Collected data
——
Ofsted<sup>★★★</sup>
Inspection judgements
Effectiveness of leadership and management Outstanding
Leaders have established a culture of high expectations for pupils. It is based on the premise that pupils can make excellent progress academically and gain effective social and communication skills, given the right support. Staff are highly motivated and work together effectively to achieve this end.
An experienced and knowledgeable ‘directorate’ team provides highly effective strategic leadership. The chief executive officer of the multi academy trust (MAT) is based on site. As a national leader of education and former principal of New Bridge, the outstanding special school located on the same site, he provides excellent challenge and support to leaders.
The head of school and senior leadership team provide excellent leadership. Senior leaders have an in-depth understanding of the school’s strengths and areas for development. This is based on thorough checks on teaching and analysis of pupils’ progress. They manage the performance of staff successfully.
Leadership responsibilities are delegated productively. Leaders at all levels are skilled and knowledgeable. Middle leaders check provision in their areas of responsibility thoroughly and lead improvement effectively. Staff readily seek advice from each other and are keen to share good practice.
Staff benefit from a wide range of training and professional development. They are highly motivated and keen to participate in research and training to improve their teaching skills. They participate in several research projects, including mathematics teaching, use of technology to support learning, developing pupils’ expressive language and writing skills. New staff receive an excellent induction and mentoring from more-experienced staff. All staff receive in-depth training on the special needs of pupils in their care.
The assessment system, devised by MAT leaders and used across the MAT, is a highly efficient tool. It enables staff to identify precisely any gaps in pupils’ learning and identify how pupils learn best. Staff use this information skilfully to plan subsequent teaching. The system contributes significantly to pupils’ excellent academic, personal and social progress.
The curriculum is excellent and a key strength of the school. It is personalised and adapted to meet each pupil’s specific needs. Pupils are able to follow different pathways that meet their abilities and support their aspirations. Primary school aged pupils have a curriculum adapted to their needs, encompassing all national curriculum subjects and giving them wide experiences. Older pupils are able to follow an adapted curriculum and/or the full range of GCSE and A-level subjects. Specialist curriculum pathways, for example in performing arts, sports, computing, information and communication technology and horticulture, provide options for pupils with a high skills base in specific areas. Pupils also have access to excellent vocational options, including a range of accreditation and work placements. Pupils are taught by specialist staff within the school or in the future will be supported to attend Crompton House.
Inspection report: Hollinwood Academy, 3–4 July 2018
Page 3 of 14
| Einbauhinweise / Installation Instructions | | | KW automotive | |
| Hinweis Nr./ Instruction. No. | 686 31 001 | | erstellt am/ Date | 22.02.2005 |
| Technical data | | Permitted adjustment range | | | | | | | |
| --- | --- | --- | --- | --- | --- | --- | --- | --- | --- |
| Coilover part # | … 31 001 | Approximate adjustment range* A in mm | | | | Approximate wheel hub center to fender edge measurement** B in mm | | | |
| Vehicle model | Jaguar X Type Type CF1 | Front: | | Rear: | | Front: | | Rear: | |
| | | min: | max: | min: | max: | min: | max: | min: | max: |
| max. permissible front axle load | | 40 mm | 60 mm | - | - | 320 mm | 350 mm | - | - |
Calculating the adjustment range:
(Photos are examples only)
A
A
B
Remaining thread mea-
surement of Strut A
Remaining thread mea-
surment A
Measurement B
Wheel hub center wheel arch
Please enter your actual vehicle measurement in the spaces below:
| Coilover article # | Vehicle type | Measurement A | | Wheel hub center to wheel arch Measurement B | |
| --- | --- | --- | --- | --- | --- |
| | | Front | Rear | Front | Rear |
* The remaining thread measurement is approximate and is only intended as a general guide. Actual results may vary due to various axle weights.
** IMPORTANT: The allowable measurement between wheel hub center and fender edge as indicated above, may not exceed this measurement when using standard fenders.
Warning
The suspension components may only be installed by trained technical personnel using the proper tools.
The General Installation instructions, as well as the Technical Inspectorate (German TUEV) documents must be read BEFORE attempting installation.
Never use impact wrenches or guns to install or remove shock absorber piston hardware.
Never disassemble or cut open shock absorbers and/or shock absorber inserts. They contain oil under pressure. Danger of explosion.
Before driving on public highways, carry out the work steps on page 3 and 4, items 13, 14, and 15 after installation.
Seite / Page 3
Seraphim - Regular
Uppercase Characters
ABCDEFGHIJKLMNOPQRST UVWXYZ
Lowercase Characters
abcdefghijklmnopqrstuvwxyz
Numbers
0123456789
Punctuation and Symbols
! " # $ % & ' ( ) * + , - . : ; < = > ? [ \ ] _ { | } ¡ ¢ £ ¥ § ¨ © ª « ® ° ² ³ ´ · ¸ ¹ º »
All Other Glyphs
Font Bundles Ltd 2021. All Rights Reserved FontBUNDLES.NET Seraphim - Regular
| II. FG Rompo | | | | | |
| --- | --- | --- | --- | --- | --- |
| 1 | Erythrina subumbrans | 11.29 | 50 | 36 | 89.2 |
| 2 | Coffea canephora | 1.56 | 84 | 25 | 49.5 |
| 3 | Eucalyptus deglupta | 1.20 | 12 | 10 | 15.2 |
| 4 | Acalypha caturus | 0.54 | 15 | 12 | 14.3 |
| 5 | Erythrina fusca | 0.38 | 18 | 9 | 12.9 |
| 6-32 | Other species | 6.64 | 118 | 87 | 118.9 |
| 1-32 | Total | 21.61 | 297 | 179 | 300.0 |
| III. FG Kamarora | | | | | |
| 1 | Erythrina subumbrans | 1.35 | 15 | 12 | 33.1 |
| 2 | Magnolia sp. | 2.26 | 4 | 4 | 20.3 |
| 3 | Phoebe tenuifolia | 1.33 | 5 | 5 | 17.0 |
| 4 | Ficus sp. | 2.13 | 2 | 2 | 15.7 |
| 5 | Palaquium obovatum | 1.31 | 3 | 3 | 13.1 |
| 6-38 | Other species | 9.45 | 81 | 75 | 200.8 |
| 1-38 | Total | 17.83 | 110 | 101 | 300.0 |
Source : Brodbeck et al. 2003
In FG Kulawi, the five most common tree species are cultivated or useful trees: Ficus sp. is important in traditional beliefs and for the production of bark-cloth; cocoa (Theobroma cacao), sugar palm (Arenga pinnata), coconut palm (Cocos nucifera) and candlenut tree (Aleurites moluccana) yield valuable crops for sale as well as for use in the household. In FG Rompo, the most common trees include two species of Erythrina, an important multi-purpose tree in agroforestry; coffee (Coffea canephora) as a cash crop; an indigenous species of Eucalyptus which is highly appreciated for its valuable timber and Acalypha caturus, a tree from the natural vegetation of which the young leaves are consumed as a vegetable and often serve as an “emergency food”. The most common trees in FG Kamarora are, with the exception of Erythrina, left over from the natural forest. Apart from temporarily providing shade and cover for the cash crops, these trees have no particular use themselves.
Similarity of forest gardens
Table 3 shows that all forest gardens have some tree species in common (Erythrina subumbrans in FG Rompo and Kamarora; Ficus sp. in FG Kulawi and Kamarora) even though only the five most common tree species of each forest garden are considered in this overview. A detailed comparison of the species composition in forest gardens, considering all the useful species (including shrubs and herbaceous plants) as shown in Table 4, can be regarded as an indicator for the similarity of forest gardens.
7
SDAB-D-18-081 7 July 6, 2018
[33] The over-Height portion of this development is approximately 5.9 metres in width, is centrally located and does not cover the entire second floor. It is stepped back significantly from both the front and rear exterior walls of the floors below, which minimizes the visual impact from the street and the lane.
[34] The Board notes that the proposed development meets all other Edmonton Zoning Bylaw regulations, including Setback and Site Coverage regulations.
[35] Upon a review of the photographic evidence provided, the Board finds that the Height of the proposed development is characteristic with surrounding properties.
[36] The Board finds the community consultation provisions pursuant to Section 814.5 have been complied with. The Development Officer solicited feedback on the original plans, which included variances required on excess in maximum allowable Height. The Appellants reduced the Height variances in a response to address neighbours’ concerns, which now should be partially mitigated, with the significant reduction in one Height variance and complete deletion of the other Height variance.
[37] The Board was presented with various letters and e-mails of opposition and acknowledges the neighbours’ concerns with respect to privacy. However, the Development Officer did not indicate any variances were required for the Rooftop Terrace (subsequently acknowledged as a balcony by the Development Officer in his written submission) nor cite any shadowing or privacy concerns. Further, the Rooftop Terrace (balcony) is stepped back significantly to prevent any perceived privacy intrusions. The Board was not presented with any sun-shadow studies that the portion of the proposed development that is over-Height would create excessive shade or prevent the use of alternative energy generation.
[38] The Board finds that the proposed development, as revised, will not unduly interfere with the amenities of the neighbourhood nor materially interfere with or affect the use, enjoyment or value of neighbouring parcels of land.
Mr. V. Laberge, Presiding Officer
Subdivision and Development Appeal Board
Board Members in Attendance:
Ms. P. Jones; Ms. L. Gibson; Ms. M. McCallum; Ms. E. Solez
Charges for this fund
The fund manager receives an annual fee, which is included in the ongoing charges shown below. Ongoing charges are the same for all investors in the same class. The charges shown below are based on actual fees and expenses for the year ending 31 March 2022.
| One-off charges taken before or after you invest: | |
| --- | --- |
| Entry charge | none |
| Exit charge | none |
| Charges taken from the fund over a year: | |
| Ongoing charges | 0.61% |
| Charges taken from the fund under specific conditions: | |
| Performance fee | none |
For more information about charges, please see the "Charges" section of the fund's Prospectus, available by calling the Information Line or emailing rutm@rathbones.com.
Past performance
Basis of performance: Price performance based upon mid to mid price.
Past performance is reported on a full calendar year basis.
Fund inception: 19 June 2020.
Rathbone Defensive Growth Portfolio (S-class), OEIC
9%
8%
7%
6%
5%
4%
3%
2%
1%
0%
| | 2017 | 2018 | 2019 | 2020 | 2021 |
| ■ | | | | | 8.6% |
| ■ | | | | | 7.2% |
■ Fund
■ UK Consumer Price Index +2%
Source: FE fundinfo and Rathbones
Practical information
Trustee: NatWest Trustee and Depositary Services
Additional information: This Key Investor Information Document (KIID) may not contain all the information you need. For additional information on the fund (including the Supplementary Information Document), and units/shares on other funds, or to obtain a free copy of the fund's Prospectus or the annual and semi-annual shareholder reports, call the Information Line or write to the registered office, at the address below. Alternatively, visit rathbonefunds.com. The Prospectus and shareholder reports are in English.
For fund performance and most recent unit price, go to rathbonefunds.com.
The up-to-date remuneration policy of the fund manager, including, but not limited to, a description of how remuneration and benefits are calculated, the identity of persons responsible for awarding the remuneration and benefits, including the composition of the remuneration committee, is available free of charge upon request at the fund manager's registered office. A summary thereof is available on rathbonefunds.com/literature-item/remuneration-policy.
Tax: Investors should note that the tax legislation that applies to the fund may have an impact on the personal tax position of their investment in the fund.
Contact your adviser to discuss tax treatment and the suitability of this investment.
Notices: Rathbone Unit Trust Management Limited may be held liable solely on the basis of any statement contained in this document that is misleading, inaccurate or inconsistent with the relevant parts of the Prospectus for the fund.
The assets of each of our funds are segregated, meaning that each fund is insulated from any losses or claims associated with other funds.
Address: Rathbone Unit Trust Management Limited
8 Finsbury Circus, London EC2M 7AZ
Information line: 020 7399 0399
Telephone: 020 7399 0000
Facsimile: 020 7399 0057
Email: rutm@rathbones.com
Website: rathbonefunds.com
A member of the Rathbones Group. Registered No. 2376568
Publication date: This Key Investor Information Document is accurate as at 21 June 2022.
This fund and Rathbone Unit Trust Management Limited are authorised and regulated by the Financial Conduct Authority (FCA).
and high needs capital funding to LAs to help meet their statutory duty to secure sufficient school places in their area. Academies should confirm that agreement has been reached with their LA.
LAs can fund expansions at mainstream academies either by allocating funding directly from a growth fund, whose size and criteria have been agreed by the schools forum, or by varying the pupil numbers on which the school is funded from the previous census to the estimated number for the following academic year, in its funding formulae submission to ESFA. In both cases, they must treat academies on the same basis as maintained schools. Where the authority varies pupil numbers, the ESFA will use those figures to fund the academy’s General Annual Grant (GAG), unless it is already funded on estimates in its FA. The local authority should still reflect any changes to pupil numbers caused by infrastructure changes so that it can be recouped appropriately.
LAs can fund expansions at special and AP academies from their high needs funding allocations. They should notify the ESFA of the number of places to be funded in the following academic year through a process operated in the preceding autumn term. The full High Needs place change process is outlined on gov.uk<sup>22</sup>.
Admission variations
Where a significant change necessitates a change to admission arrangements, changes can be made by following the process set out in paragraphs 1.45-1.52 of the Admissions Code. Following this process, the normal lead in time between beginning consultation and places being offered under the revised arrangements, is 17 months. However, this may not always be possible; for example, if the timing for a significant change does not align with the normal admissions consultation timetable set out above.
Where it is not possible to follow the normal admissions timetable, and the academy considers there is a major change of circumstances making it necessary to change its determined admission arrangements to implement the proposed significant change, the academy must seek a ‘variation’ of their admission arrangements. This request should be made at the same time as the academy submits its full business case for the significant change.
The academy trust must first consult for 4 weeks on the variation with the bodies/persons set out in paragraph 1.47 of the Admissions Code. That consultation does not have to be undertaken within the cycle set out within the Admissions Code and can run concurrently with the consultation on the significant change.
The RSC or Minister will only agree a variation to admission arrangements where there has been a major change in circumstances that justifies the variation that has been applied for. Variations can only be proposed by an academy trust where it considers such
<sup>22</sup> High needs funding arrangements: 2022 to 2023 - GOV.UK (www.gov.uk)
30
——
Copy the stretch of the records above that runs from the line with "conditions: | |" through the line with "2020 | 2021 |". Both end lines belong in the copy, and nothing else does.

Task result:
| Charges taken from the fund under specific conditions: | |
| Performance fee | none |
For more information about charges, please see the "Charges" section of the fund's Prospectus, available by calling the Information Line or emailing rutm@rathbones.com.
Past performance
Basis of performance: Price performance based upon mid to mid price.
Past performance is reported on a full calendar year basis.
Fund inception: 19 June 2020.
Rathbone Defensive Growth Portfolio (S-class), OEIC
9%
8%
7%
6%
5%
4%
3%
2%
1%
0%
| | 2017 | 2018 | 2019 | 2020 | 2021 |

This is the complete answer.